# esound - Mikrofon wie runterregeln?

## slick

Als Soundserver setzt ich esound ein. Unter KDE nutze ich nun öfter mal das Mikrofon für Voice-Kommunikation, allerdings finde ich (in kmix) keinen Regler mit dem ich die Eingangsempfindlichkeit des Mikrofon regeln kann. Ich kann das Mik. nur ent-/muten, der Regler selbst bewirkt nichts. alsamixer dito.

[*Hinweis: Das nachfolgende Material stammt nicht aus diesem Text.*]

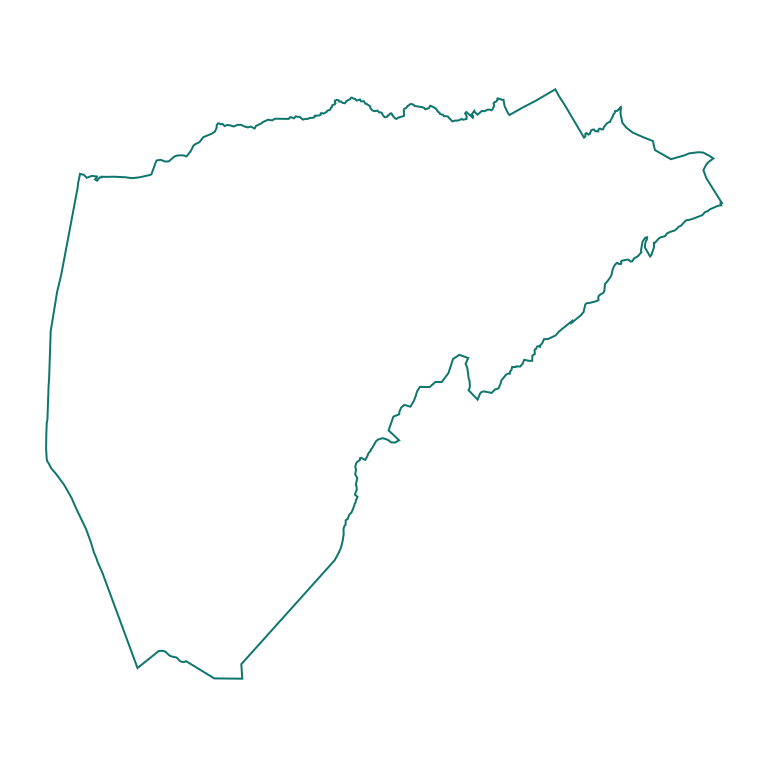 Huixquilucan, México, Mexico (Mercator projection)
{"feature_id": "50627088B22281598163621", "entity_name": "Huixquilucan", "entity_type": "district", "adm_level": 2, "iso_a3": "MEX", "parent_name": "Mexico", "parent_adm1": "México", "projection": "mercator", "projection_center": [-99.319, 19.371], "detail": "fine", "context": "isolated", "style": "outline", "palette": "teal", "viewbox_px": 768, "rotation_deg": 0, "n_neighbors": 0, "source": "geoboundaries", "source_scale": "gbopen_adm2", "svg_char_len": 6066}
<svg xmlns="http://www.w3.org/2000/svg" viewBox="0 0 768 768"><path d="M137.5,668.0L158.8,651.0L162.1,650.8L164.2,651.2L165.5,651.8L169.4,655.5L171.8,656.5L176.8,657.6L179.6,660.7L180.9,661.5L183.2,662.1L184.7,661.9L186.0,661.1L214.2,678.4L242.3,678.7L241.3,664.2L334.7,560.2L339.0,552.3L341.0,547.5L342.6,541.2L343.7,534.0L343.5,528.9L344.4,526.1L345.6,524.6L345.7,520.3L347.7,519.0L349.1,515.0L351.6,512.3L353.9,506.6L354.8,503.6L355.6,502.5L355.8,500.8L357.5,496.7L355.0,494.8L355.4,493.0L356.8,489.7L356.5,486.2L355.8,485.0L357.3,478.0L355.2,474.3L356.0,469.8L355.3,466.7L355.9,464.2L356.7,462.4L359.9,460.0L360.0,458.2L361.0,457.8L365.3,459.9L367.5,455.8L368.0,454.1L369.7,451.8L370.7,450.9L370.8,449.6L372.3,447.9L376.0,441.2L378.0,439.6L382.4,438.2L385.1,438.8L388.4,440.2L391.0,442.3L395.0,442.6L397.5,441.1L399.1,440.3L388.6,430.4L393.4,416.6L399.2,414.3L399.5,411.4L401.3,407.4L404.4,404.9L410.4,406.7L413.9,400.8L415.8,395.8L416.9,391.9L419.8,386.9L429.6,387.1L435.5,381.9L441.7,382.0L448.4,373.2L453.0,359.1L459.3,354.8L468.2,358.0L465.6,363.8L467.2,367.4L468.8,379.1L469.6,381.1L469.9,386.1L469.5,388.4L468.5,390.1L477.6,399.6L480.0,393.7L481.1,392.4L482.1,391.8L483.9,391.4L491.7,392.9L495.0,389.4L496.3,389.2L498.6,388.2L500.6,383.6L501.3,380.5L506.1,374.6L507.8,373.7L509.8,373.7L510.2,371.3L511.4,370.1L512.1,367.0L515.7,367.1L516.3,366.3L520.1,366.6L522.6,363.7L524.2,359.8L529.4,360.9L532.2,360.8L532.4,355.6L534.8,354.0L534.6,350.3L534.9,349.5L535.7,349.2L536.4,348.2L536.9,346.7L537.3,346.4L538.3,346.2L540.0,346.8L540.1,345.4L542.1,343.4L544.0,339.2L548.3,338.9L555.5,335.5L559.2,331.3L571.9,321.1L571.7,322.8L581.5,314.7L581.9,313.8L583.5,312.3L585.3,304.5L586.7,303.2L589.1,303.0L595.7,301.4L598.4,300.2L598.5,299.1L598.2,297.5L598.8,295.9L599.7,295.0L603.6,292.6L604.4,290.3L605.0,284.0L608.0,280.5L610.0,277.7L611.3,275.4L612.6,269.9L614.0,266.2L615.6,264.1L616.8,262.9L617.3,262.9L618.8,263.9L620.9,264.0L621.2,263.7L621.3,263.1L621.0,261.7L621.6,260.8L626.4,259.8L627.8,259.6L628.8,259.8L630.0,261.2L630.5,261.5L632.3,261.3L633.9,258.5L638.2,256.0L641.5,252.0L640.9,250.7L642.5,242.0L643.1,240.7L645.4,237.6L647.1,237.3L646.8,239.7L645.9,241.1L644.9,244.9L644.9,247.4L650.1,256.5L651.3,255.2L654.0,247.3L653.9,242.8L654.9,242.8L658.8,238.5L660.9,237.2L665.0,236.2L667.1,233.4L669.6,232.1L674.8,230.4L676.4,229.2L678.4,226.9L681.1,225.6L685.6,220.7L687.0,220.1L688.8,220.0L692.6,218.9L702.4,215.1L704.6,212.5L705.9,211.7L707.4,211.3L710.2,209.2L716.3,206.5L719.1,205.5L721.3,205.3L720.5,203.2L721.9,203.0L706.3,178.2L703.4,170.1L706.2,164.7L708.3,162.2L713.4,158.5L709.8,156.1L703.3,152.6L698.6,152.2L689.5,153.3L683.8,155.5L670.9,159.2L654.9,150.0L652.9,141.0L644.6,137.8L632.7,132.6L626.1,127.4L622.4,122.9L620.6,114.3L620.6,110.2L621.0,108.6L620.9,107.1L620.0,107.6L618.8,109.4L617.2,110.9L615.9,110.8L614.9,111.3L614.8,112.8L613.1,114.9L613.1,115.8L610.6,120.3L610.1,121.9L609.0,122.1L606.8,123.4L603.8,127.3L603.2,129.2L601.7,129.5L600.5,128.8L599.2,128.7L598.4,129.9L598.3,131.4L595.3,131.2L594.2,129.6L592.6,129.6L591.2,130.3L589.7,134.1L588.4,134.6L586.4,133.1L585.4,133.7L585.3,136.6L584.0,137.6L564.0,103.8L558.7,95.7L555.3,89.3L535.3,101.0L522.3,107.7L509.5,115.0L508.2,113.4L507.2,111.6L504.6,106.1L503.5,99.7L501.8,99.9L500.7,99.2L497.8,98.3L497.2,99.0L497.6,99.9L495.8,101.8L494.4,102.2L493.5,103.4L494.2,105.7L492.4,109.5L491.4,110.3L489.7,109.6L487.5,109.7L485.3,110.9L484.2,111.2L481.8,111.0L477.5,114.7L474.8,112.2L474.3,110.8L471.8,114.2L473.1,116.0L472.8,117.7L466.3,112.0L465.1,113.4L466.7,116.4L466.5,119.0L462.9,119.7L461.6,118.9L459.3,120.1L457.3,120.6L454.9,120.6L452.9,121.3L452.1,121.3L451.7,120.9L450.5,119.2L449.4,118.5L448.3,116.8L446.0,116.1L443.9,116.2L443.0,114.8L440.1,114.0L439.7,113.7L439.5,112.7L437.5,111.4L437.3,110.3L436.4,109.5L435.9,108.5L434.6,108.1L433.9,107.3L430.6,105.8L430.2,105.8L428.9,108.1L425.4,109.3L423.9,107.8L422.7,107.3L414.6,105.9L414.4,105.4L412.2,104.1L410.0,104.2L408.5,105.6L407.6,105.9L406.7,107.5L404.1,109.1L403.7,110.5L404.0,111.3L403.8,112.1L404.1,115.8L401.2,116.8L400.3,116.9L399.1,117.6L398.4,117.5L396.5,118.9L395.4,118.6L393.3,116.4L391.4,113.4L390.2,113.5L389.1,114.9L387.7,115.5L387.5,116.5L385.3,117.3L384.5,117.1L382.5,114.6L382.0,113.2L380.9,112.4L379.2,112.4L377.5,110.6L375.1,111.2L373.8,111.0L372.0,110.1L370.3,107.9L370.2,106.4L366.4,103.8L365.3,103.7L364.0,101.3L361.0,101.3L360.0,99.5L357.9,100.3L356.6,100.5L355.3,99.1L352.9,98.3L352.0,97.6L351.1,97.7L350.0,99.2L346.3,101.1L346.0,101.9L344.8,103.3L342.5,102.8L341.2,101.5L339.0,101.5L338.6,100.3L337.0,99.8L334.9,100.7L334.9,102.1L335.5,103.1L334.8,104.3L332.3,105.2L332.0,106.9L331.1,107.5L330.1,109.7L327.2,110.8L326.5,112.0L323.5,113.6L322.1,113.1L320.8,113.3L320.7,114.7L320.4,115.0L318.8,115.5L314.7,115.8L314.7,116.9L313.3,117.7L309.4,118.1L307.9,118.9L306.8,118.8L303.6,119.3L303.1,119.6L301.5,118.6L300.1,117.1L295.6,116.4L294.1,118.3L290.4,117.0L288.6,118.9L275.2,118.7L272.0,120.4L268.0,119.7L263.5,121.8L260.6,123.8L256.0,125.9L254.6,128.5L250.8,126.6L247.7,127.4L243.8,126.2L241.0,124.8L237.6,124.9L233.7,126.5L229.9,125.3L227.1,125.0L224.6,126.1L222.5,123.9L220.5,124.3L219.5,123.4L218.0,123.5L217.1,124.5L216.7,125.9L216.6,127.9L214.8,131.7L211.5,133.8L203.2,137.2L199.9,141.6L198.9,142.5L195.3,144.1L194.8,144.7L193.5,145.5L190.9,150.8L186.8,156.2L185.8,156.3L184.7,155.6L182.2,155.3L178.3,155.4L176.7,155.7L175.0,156.2L173.1,157.5L169.2,161.1L167.8,161.5L164.4,161.4L161.2,159.9L157.1,160.3L156.6,160.6L155.9,161.9L151.4,174.4L149.5,175.1L139.6,177.3L133.8,178.0L131.2,178.1L126.0,177.3L113.8,176.7L105.9,176.9L101.5,176.7L101.5,177.3L99.8,177.4L97.1,180.7L95.1,179.4L96.8,177.4L97.0,176.5L91.8,175.9L86.7,177.8L83.8,174.8L80.0,173.9L78.1,183.3L77.7,187.3L61.3,274.4L57.1,292.0L50.7,331.0L49.1,378.8L48.6,385.8L47.4,419.8L46.7,423.3L46.3,435.3L46.1,448.5L46.7,459.1L47.5,461.7L49.1,464.0L50.1,466.4L51.8,469.0L55.8,473.6L64.1,484.8L71.5,497.8L76.2,508.6L86.0,528.9L91.1,542.9L94.0,552.7L96.4,558.2L97.6,562.0L102.4,572.8L137.5,668.0Z" fill="none" stroke="#0f766e" stroke-width="2"/></svg>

Wie drehe ich das Mik. leiser?

Soundkarte ist eine onboard, erkannt wird diese als HD NVidia irgendwas (MCP 51 oder so ähnlich sagt lspci, habs gerade nicht vor mir)

----------

## musv

Beim Alsamixer ist das ein bisschen schlecht sichtbar dargestellt. Sämtliche Lautstärkeregler haben da nämlich eine Abspiel- und einen Aufnahmemodus. Wenn du z.B. den PCM-Regler im Aufnahmemodus hochdrehst, hörst du dich durch das Mikro in den Lautsprechern reden. D.h. du musst beim Mikrofonregler erst in den Aufnamemodus ändern. Allerdings ist das Ganze auch abhängig von der Soundkarte.

----------

## slick

Ich konnte zwei "Eingangsregler" identifizieren. Beim hoch/runterdrehen wird die Lautstärke des Mik. im Kopfhörer lauter und leiser, hat aber keinen Einfluss auf die verwendete Software. Dort ist das Mik. immer gleich laut, selbst wenn es über Kmix ausgeschaltet wird.

----------

## musv

 *slick wrote:*   

> Ich konnte zwei "Eingangsregler" identifizieren. Beim hoch/runterdrehen wird die Lautstärke des Mik. im Kopfhörer lauter und leiser

 

Das ist der PCM-Regler

 *slick wrote:*   

> hat aber keinen Einfluss auf die verwendete Software. Dort ist das Mik. immer gleich laut, selbst wenn es über Kmix ausgeschaltet wird.

 

Das ist merkwürdig. Probier mal die Regler im alsamixer, nicht im Kmix.

----------

## slick

Besteht weiterhin. Auch alsamixer bringt null. Ich kann das mic. zwar runterdrehen, aber passiert nix. Afaik greift die Voice-Software direkt auf esd zu, gibts das? Kann das die Ursache sein?

----------